Несколько минут спустя мы приземляемся живыми и невредимыми, но, прибыв во Фраскати, попадаем в полнейший хаос. Дом, где располагался штаб генерала Штудента, оказался нетронутым, но от нашего остались одни развалины. Когда мы хотим туда проникнуть, один офицер предупреждает нас, что сквозь дом пролетели две бомбы замедленного действия, ушли в глинобитный пол погребов и могут взорваться в любой момент. Однако, в спальне остались важные бумаги, как раз с результатами наших расследований. И мы взбираемся по обломкам, перешагиваем через балюстраду нашей лоджии и, несмотря на беспорядок, царящий в комнате, обнаруживаем наши досье. Несколько мгновений спустя мы уже на улице.
Жертвы среди гражданского населения, должно быть, были очень велики. Однако почти все немецкие службы избежали разрушения. Военные уже восстанавливают телефонные линии, которые, надо сказать, сильно повреждены. Я же должен срочно отправиться в Рим на встречу с несколькими итальянскими офицерами, которые, по моим сведениям, намереваются освободить дуче. Естественно, я хочу знать их планы, чтобы мы не помешали друг другу.

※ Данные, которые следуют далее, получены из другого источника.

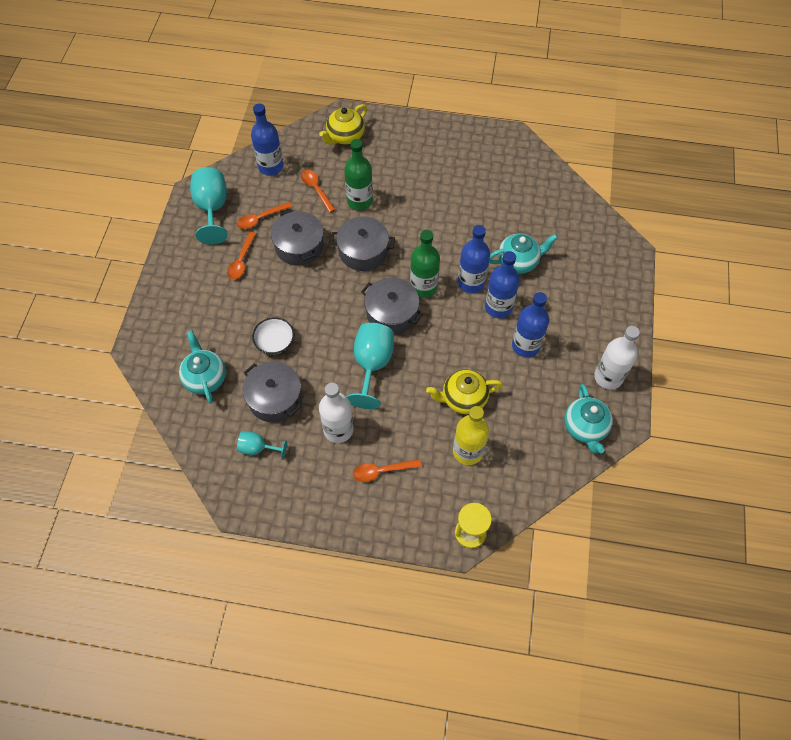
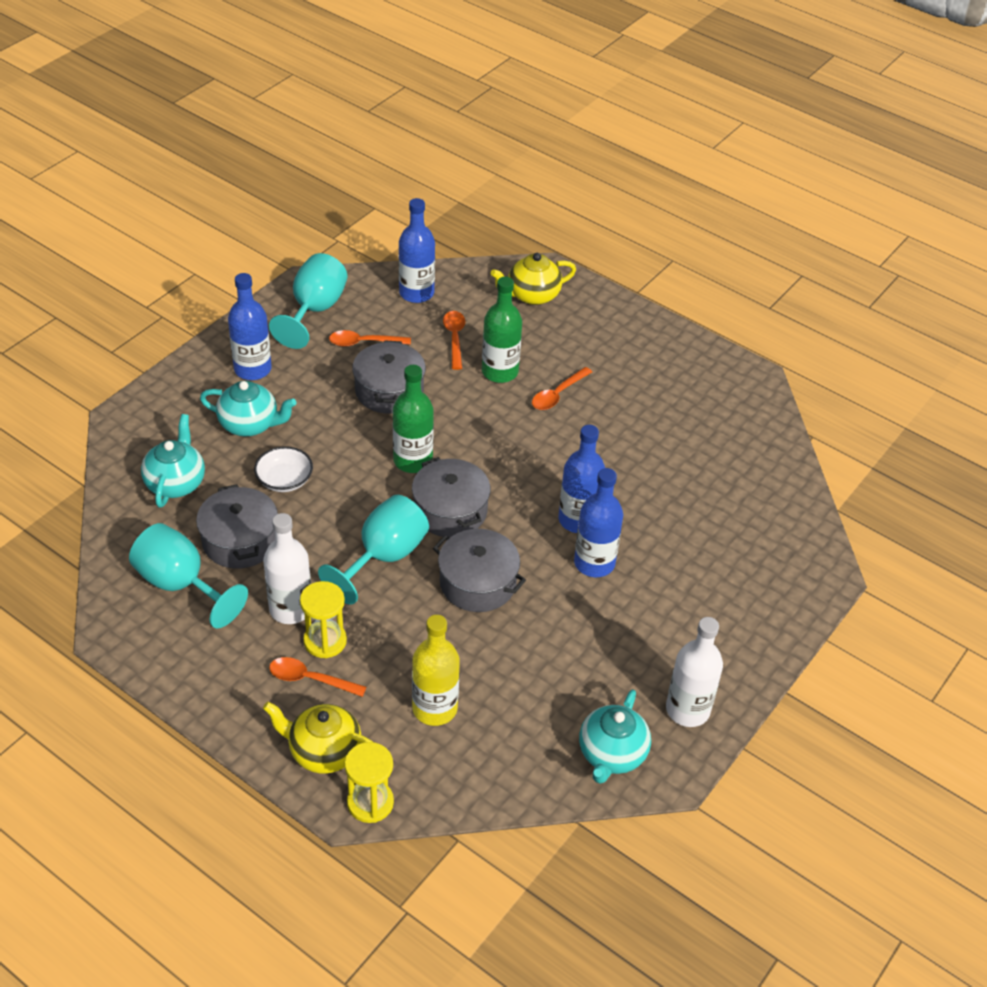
camera: 25 degrees right, 15 degrees down
(241, 261) = (308, 378): orange spoon -> orange spoon (557, 394)
(257, 448) = (180, 584): turquoise goblet -> turquoise goblet, size x1.79
(363, 251) = (464, 428): grey pot -> grey pot (478, 583)
(374, 441) = (325, 641): none -> yellow hourglass
(423, 287) = (512, 499): green bottle -> green bottle (413, 460)
(463, 399) = (472, 646): yellow teapot -> yellow teapot (323, 751)
(518, 262) = (659, 523): turquoise teapot -> turquoise teapot (250, 424)
(525, 345) = (599, 622): blue bottle -> blue bottle (253, 369)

Через несколько минут разговора я убеждаюсь, что, хотя молодые люди и выказывают похвальный энтузиазм вместе с очень серьезной решимостью, их приготовления продвинулись не так далеко, как наши. Когда я прощался с этими «заговорщиками», уже почти наступила ночь, а я еще должен пересечь весь Рим, чтобы встретиться с Радлем, ждущим меня в конторе одной немецкой службы. Веду машину медленно, поскольку на улицах непривычное оживление. Люди толпятся вокруг уличных громкоговорителей, а, выехав на Виа Венето, я вынужден двигаться со скоростью пешехода. Одно сообщение из громкоговорителей приветствуют шумными возгласами, я слышу крики: «Да здравствует король!»; целуются женщины; собравшиеся в кучки люди что-то страстно обсуждают. Это все более интригует, и, остановившись, я задаю вопрос прохожему, который и сообщает мне катастрофическую новость: Италия сложила оружие.
Конечно, положение наших войск на полуострове критическое. По правде говоря, мы ожидали этой капитуляции, но никто не думал, что она придет так скоро. Во всяком случае, это событие задержит выполнение моей миссии — или даже сделает ее невыполнимой.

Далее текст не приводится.